Problem description:
Which of the lines below contain the word "with"? Return each such line in full, treating uppercase and lowercase as different.

************

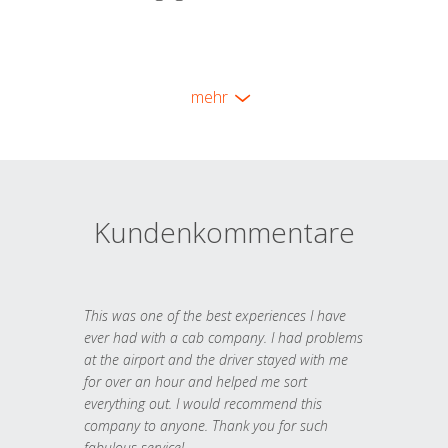
mehr
Kundenkommentare
This was one of the best experiences I have
ever had with a cab company. I had problems
at the airport and the driver stayed with me
for over an hour and helped me sort
everything out. I would recommend this
company to anyone. Thank you for such
fabulous service!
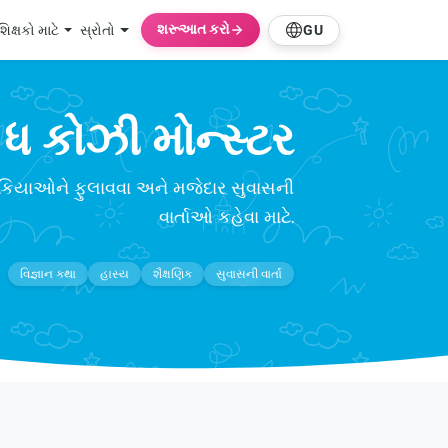
શરૂઆત કરો
શિક્ષકો માટે
સ્રોતો
GU
ધ કોઝી મોન્સ્ટર
ર તકિયાઓને ફુલાવવા અને મજેદાર સુવાસની
વાર્તાઓ કહેવા માટે.
વિજ્ઞાન કથા
હાસ્ય
શૈક્ષણિક
સુવાસની વાર્તા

************

Exercise result:
ever had with a cab company. I had problems
at the airport and the driver stayed with me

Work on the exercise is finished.